Jakarta: Direktur Imparsial Al Araf menilai pelibatan TNI dalam RUU Terorisme tak boleh bertentangan dengan UU Nomor 34 Tahun 2004 tentang TNI. Al Araf pun menyebut, TNI harus tunduk pada sistem hukum sipil.
“Jika Pemerintah dan DPR tetap memaksakan ingin mengatur pelibatan militer dalam revisi UU Terorisme, pengaturan tersebut tidak boleh bertentangan dengan Pasal 7 ayat (2) dan ayat (3) UU tentang TNI, pelibatan militer dilakukan melalui keputusan politik negara,” kata Al Araf melalui pesan singkat, Kamis, (1/2/2018) seperti dikutip Metrotvnews.com.
Di saat bersamaan, pemerintah dan DPR juga harus merevisi UU Nomor 31 Tahun 1997 tentang Peradilan Militer. Revisi ini untuk memastikan militer bisa tunduk pada sistem hukum sipil atau peradilan umum.
“Itu artinya jika militer terlibat dalam suatu tindak pidana, harus diadili melalui sistem peradilan umum,” jelas dia.
Al Araf juga meminta Panitia Kerja (Panja) RUU Terorisme bisa menyeimbangkan kebebasan sipil dan pendekatan keamanan dalam UU tersebut. “Kami meminta agar panja RUU Pemberantasan Tindak Pidana Terorisme dapat menjaga keseimbangan antara civil liberty dan keamanan,” kata Al Araf.

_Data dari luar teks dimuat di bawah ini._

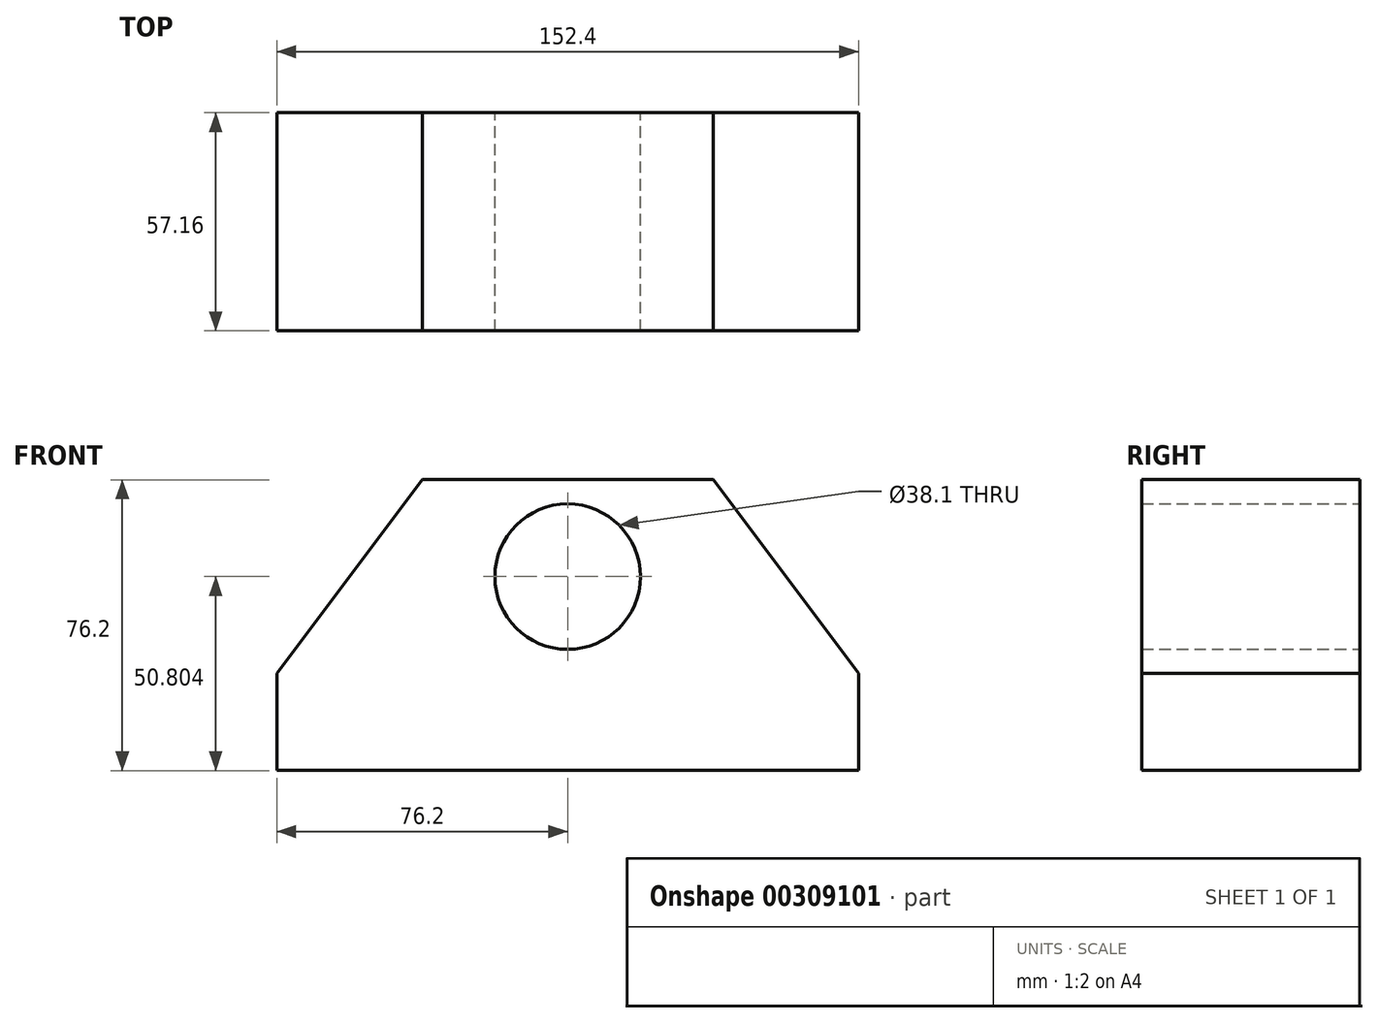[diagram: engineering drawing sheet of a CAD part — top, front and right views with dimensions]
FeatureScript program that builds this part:
annotation { "Feature Type Name" : "Feature", "Feature Type Description" : "" }
export const myFeature = defineFeature(function(context is Context, id is Id, definition is map)
    precondition{}
    {
        {
            var Q0;
            Q0=qCreatedBy(makeId("Front.planeOp"),FACE);
            var sketch = newSketch(context, id + "F0", { "sketchPlane" : qUnion([Q0])});
            skLineSegment(sketch, "E0.bottom", {"start": v(-76.2, -30.53) * mm, "end": v(76.2, -30.53) * mm});
            skLineSegment(sketch, "E0.left", {"start": v(-76.2, -30.53) * mm, "end": v(-76.2, -5.13) * mm});
            skLineSegment(sketch, "E0.right", {"start": v(76.2, -30.53) * mm, "end": v(76.2, -5.13) * mm});
            skLineSegment(sketch, "E1", {"start": v(-76.2, -5.13) * mm, "end": v(-38.1, 45.67) * mm});
            skLineSegment(sketch, "E2", {"start": v(76.2, -5.13) * mm, "end": v(38.1, 45.67) * mm});
            skLineSegment(sketch, "E3", {"start": v(-38.1, 45.67) * mm, "end": v(38.1, 45.67) * mm});
            skCircle(sketch, "E4", {"center": v(0, 20.27) * mm, "radius": 19.05 * mm});
            skSolve(sketch);
        }
        {
            var Q0;
            Q0=makeQuery(id+"F0.imprint","IMPRINT",FACE,{"disambiguationData":[TD([[makeQuery(id+"F0.imprint","IMPRINT",EDGE,{"derivedFrom":sQuery(id+"F0.wireOp",EDGE,"E0.bottom")}),1.0]])]});
            extrude(context, id + "F1", {"entities" : qUnion([Q0]), "depth" : 57.15 * mm, "symmetric" : true});
        }
    });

Sebelumnya Panglima TNI Marsekal Hadi Tjahjanto berkirim surat kepada Ketua Pansus RUU Antiterorisme. Surat berisi tentang usulan TNI soal penggantian nama RUU Terorisme, definisi terorisme, hingga perumusan tugas TNI.
Surat berkop Panglima TNI itu bernomor B/91/I/2018 perihal ‘Saran Rumusan Peran TNI’. Surat tersebut dikirim ke Ketua Pansus RUU Terorisme Muhammad Syafii ditembuskan kepada Ketua DPR, Menko Polhukam, Menhan, dan Dirjen Peraturan Perundang-undangan.